Was Klagen von Amts wegen anbelangt, hat der Generalstaatsanwalt im Jahr 2023 insgesamt 97 Klagen eröffnet; 34 mehr als im Jahr 2022, was laut Quintana nicht auf einen bestimmten Umstand zurückzuführen ist.

Diese waren an die Autonomieverwaltung, die Provinzräte und verschiedene Gemeinden gerichtet, im Allgemeinen an die mit der größten Bevölkerung, und befassten sich mit „Fragen, die für die Ausübung der Rechte der Bürger von Interesse sind“.
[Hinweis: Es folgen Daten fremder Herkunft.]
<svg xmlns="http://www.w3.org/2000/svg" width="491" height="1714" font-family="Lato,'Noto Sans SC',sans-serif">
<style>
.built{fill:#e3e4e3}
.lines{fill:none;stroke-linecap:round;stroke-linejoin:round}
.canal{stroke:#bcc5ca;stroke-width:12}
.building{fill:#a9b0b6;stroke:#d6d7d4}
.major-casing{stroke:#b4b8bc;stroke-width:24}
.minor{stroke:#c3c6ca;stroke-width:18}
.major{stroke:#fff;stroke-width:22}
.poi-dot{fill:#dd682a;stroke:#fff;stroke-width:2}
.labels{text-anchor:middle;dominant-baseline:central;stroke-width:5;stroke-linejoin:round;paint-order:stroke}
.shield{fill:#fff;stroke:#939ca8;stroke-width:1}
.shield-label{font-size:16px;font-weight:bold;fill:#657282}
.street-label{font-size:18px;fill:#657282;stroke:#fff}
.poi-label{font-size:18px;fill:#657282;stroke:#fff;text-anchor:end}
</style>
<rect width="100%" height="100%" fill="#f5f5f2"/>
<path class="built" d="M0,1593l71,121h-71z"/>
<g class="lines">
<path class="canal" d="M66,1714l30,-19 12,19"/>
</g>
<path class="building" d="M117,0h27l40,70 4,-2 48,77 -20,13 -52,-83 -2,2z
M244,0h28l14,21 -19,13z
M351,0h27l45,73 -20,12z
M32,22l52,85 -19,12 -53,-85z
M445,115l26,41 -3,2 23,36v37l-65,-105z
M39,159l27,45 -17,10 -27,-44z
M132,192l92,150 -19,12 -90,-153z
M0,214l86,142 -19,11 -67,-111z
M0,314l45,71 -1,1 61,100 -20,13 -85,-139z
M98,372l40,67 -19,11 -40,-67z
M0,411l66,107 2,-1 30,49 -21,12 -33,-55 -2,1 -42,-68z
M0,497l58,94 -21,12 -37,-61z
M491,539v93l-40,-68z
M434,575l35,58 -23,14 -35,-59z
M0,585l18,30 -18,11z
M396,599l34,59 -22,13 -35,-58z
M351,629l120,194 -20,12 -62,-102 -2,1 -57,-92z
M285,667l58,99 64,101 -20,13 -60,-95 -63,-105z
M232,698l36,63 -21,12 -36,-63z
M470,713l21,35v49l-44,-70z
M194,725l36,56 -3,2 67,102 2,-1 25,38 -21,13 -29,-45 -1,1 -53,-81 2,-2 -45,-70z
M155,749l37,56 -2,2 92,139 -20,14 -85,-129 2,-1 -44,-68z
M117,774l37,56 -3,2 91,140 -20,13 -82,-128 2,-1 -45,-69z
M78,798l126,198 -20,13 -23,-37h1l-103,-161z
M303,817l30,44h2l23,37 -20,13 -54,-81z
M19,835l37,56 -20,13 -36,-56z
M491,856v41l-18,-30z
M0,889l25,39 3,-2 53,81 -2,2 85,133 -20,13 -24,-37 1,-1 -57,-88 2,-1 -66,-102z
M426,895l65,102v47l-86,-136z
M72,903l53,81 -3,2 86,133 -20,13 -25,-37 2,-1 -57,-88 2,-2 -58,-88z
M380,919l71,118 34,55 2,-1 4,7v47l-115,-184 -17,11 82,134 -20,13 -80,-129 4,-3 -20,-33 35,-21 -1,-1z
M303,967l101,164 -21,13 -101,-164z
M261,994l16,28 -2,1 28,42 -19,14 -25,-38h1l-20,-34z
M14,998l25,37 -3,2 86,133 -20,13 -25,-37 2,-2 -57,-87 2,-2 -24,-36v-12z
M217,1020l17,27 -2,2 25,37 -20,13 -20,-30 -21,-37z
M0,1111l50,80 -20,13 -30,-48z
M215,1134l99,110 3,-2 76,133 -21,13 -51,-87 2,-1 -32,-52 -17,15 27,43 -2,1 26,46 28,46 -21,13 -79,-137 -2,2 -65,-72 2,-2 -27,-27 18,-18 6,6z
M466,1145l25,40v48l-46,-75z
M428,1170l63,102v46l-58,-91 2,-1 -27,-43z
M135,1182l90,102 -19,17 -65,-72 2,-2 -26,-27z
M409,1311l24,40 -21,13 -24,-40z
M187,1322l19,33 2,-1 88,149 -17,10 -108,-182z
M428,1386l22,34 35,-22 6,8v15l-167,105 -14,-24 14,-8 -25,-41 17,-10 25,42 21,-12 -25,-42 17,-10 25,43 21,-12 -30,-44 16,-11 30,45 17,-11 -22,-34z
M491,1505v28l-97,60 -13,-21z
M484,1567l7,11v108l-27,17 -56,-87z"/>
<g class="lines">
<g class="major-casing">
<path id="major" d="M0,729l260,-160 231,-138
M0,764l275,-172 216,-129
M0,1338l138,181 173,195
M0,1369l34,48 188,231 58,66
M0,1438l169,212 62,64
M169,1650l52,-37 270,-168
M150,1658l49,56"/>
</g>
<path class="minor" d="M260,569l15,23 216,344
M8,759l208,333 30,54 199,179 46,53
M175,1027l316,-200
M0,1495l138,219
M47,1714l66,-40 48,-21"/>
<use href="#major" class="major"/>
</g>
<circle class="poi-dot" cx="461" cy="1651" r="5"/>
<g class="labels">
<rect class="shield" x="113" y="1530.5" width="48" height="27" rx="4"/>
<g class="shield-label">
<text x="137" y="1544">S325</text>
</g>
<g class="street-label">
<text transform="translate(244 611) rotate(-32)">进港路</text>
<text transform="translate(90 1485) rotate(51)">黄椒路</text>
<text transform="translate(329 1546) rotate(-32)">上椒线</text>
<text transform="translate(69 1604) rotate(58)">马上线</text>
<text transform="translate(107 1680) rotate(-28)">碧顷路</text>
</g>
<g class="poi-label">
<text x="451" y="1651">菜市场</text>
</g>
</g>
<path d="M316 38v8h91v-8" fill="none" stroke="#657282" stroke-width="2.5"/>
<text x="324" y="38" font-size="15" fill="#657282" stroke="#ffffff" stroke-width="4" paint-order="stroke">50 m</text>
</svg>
So wurden beispielsweise Akten zitiert, die sich auf die Einführung eines Dienstes beziehen, der eine personalisierte und bevorzugte administrative Betreuung älterer Menschen ermöglicht; die Regelung des Verkehrs von Güterlieferfahrzeugen in Fußgängerzonen; die Situation des ländlichen Handels in Kastilien und León; das Überleben von Apotheken in ländlichen Gebieten; die Prävention von suizidalem Verhalten in der Gemeinschaft und insbesondere bei Minderjährigen und Jugendlichen; Förderung der Sanierung und Nutzung kommunaler Wohnungen in den Sondergebieten; Förderung von Vereinbarungsmechanismen mit Grundbesitzern, um eine Enteignung bei Projekten zur Installation von Solarmodulen zu verhindern; Kontrolle des von Nachtlokalen erzeugten Lärms; Erweiterung der Altersspannen für die Brustkrebsvorsorge; Förderung inklusiver Sommercamps; die Einführung von Sicherheitsmaßnahmen und eine bessere Information für diejenigen, die die Cares-Route in der Provinz León nehmen, worauf der Staatsanwalt hingewiesen hat.

In vielen Fällen, so Quintana, hätten die Regierungen die Beschlüsse angenommen.